WRITTEN PROBLEM - Write the next part of the passage on Bob Mong's newspaper career, starting after its final sentence.

* Start TEXT EXTRACT *

By the time the paper's reporters went on strike in October 1977--in support of a better union contract for the paper's printers, mailers and pressmen--Mong and Bark had become friends.
"We came of age in the '60s and '70s," Bark says, "and everything was anti-management then. So we started up a competing paper [the Madison Press Connection, which folded in 1980]." Mong became the acting news editor during this time. He and the staff would strike outside the Capital Times offices in the morning, report and write and edit all afternoon and evening, then go to the Cardinal or to the Wagon Wheel nearby to drink beer and eat Tombstone pizzas. "Bob loved Tombstone pizzas," Bark says. "I think he ate two or three a night."
In 1979, Mong began talking to the DMN about a job. "I just had a very bad case of mononucleosis from working 18 hours a day, seven days a week," Mong says. "I was just tired, frankly. And my parents were concerned. I was concerned. Just fortunately, a job came open in that time frame. It was an editing job. I told them I'd be a reporter or editor, but that was what was open. It wasn't a grand plan to be an editor. It just happened."
Not long after Mong arrived, Burl Osborne came in as editor and oversaw the paper's growth. He decided that the way to win the newspaper war against the Dallas Times Herald, which the DMN purchased and shut down in 1991 (they say it shut down by itself--hello, lie), was to ramp up sports and business coverage. Osborne asked Mong to be the business editor. One problem. "I told them at the time, I still didn't even own a suit," he says. "So they said, go to James K. Wilson and buy a suit, which is what I did. I wore that one suit for about two years." From there, he became a projects editor, an assistant managing editor, then publisher of a Belo-owned paper in Kentucky, then a corporate suit for Belo, then the paper's editor.

* End TEXT EXTRACT *
* Start DATA SHOWN *

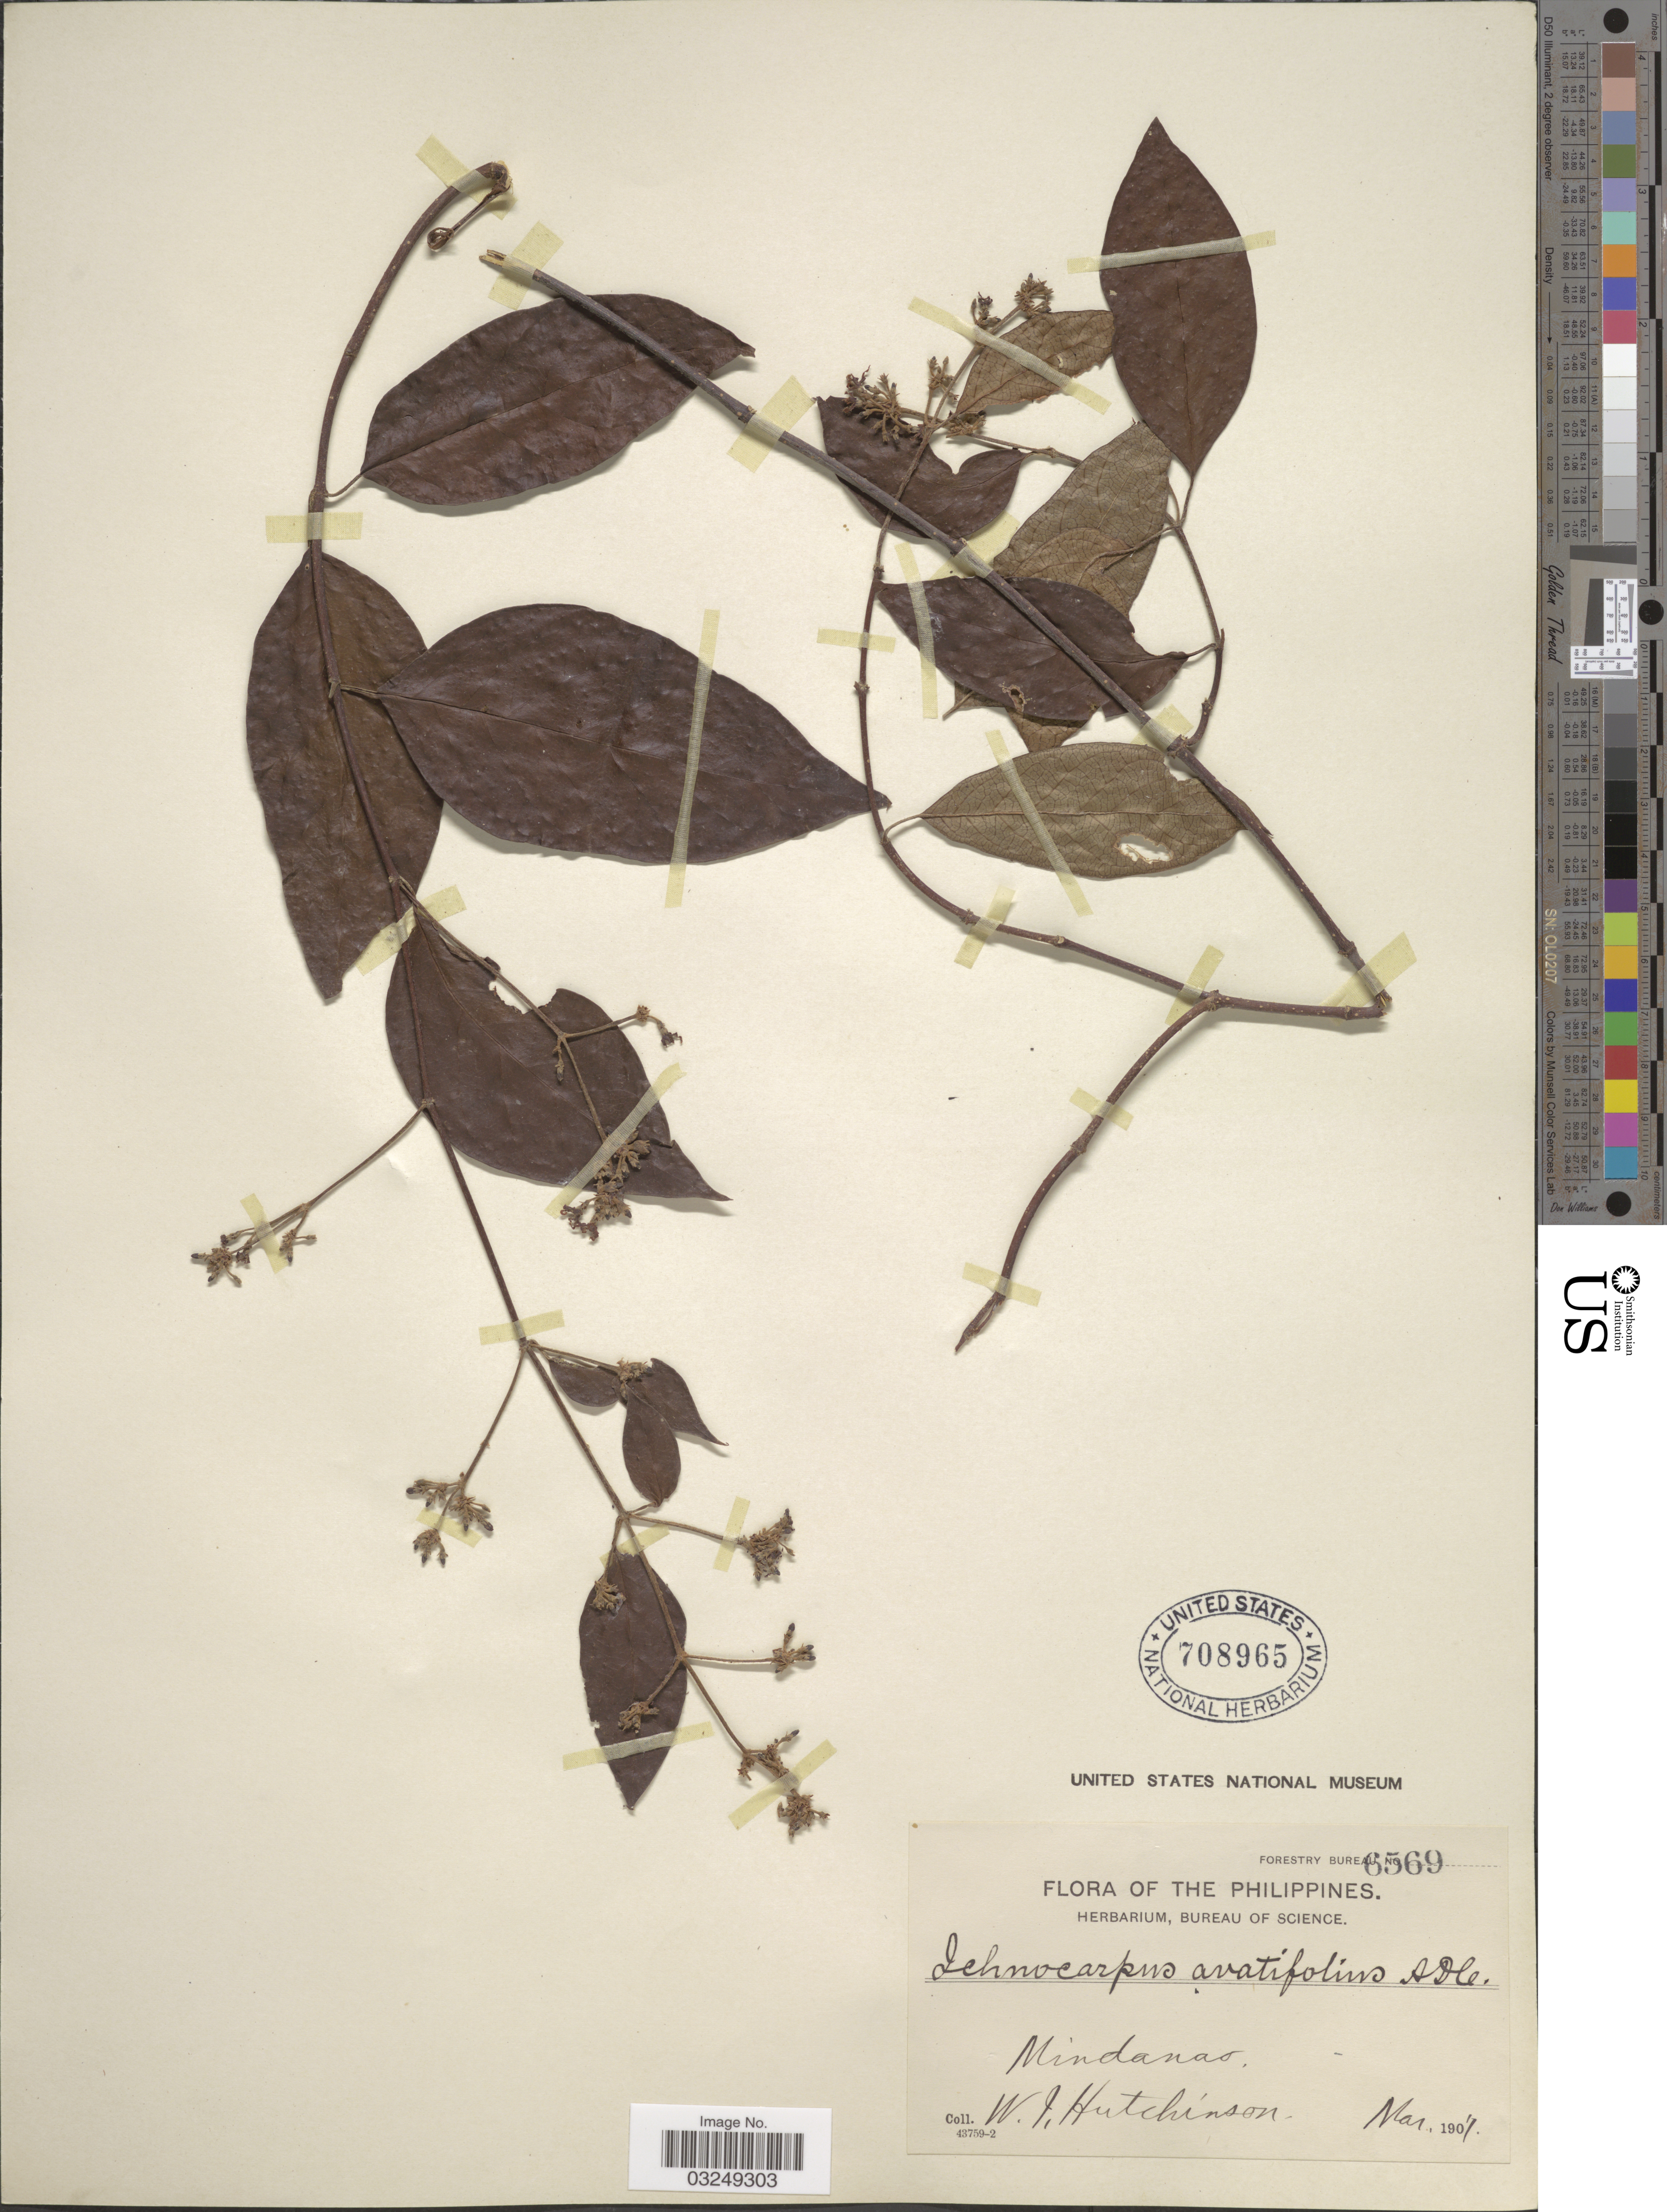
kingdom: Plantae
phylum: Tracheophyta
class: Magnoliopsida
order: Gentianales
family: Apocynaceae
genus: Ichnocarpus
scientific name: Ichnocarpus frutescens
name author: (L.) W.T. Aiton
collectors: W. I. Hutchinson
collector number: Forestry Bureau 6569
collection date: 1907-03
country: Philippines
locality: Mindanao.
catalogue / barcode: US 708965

* End DATA SHOWN *

EXERCISE ANSWER -
Along the way, he won many fans. "I've told a lot of people, I think he was the MVP of the Dallas newspaper war who nobody knew," says Tim Kelly, a former competitor of Mong's at the Times Herald who is now president and publisher of the Lexington Herald-Leader. "Burl, Decherd and [then-sports editor] Dave Smith were big names, but I really thought a lot of what Mong did with the business section helped them tremendously, as well as his later work with the projects team. He wasn't boastful. He was just a committed journalist."
"He's the best editor I've ever worked for," says Scott Parks, a longtime News reporter who now offices both in Plano and downtown. "He is the only editor I worked with who was so organized that he would take daily meetings with you and take copious notes, then check on those things with you the next day. It was motivating. He was so locked in on what you were doing, it made you feel important. And, of course, he's smart as a whip."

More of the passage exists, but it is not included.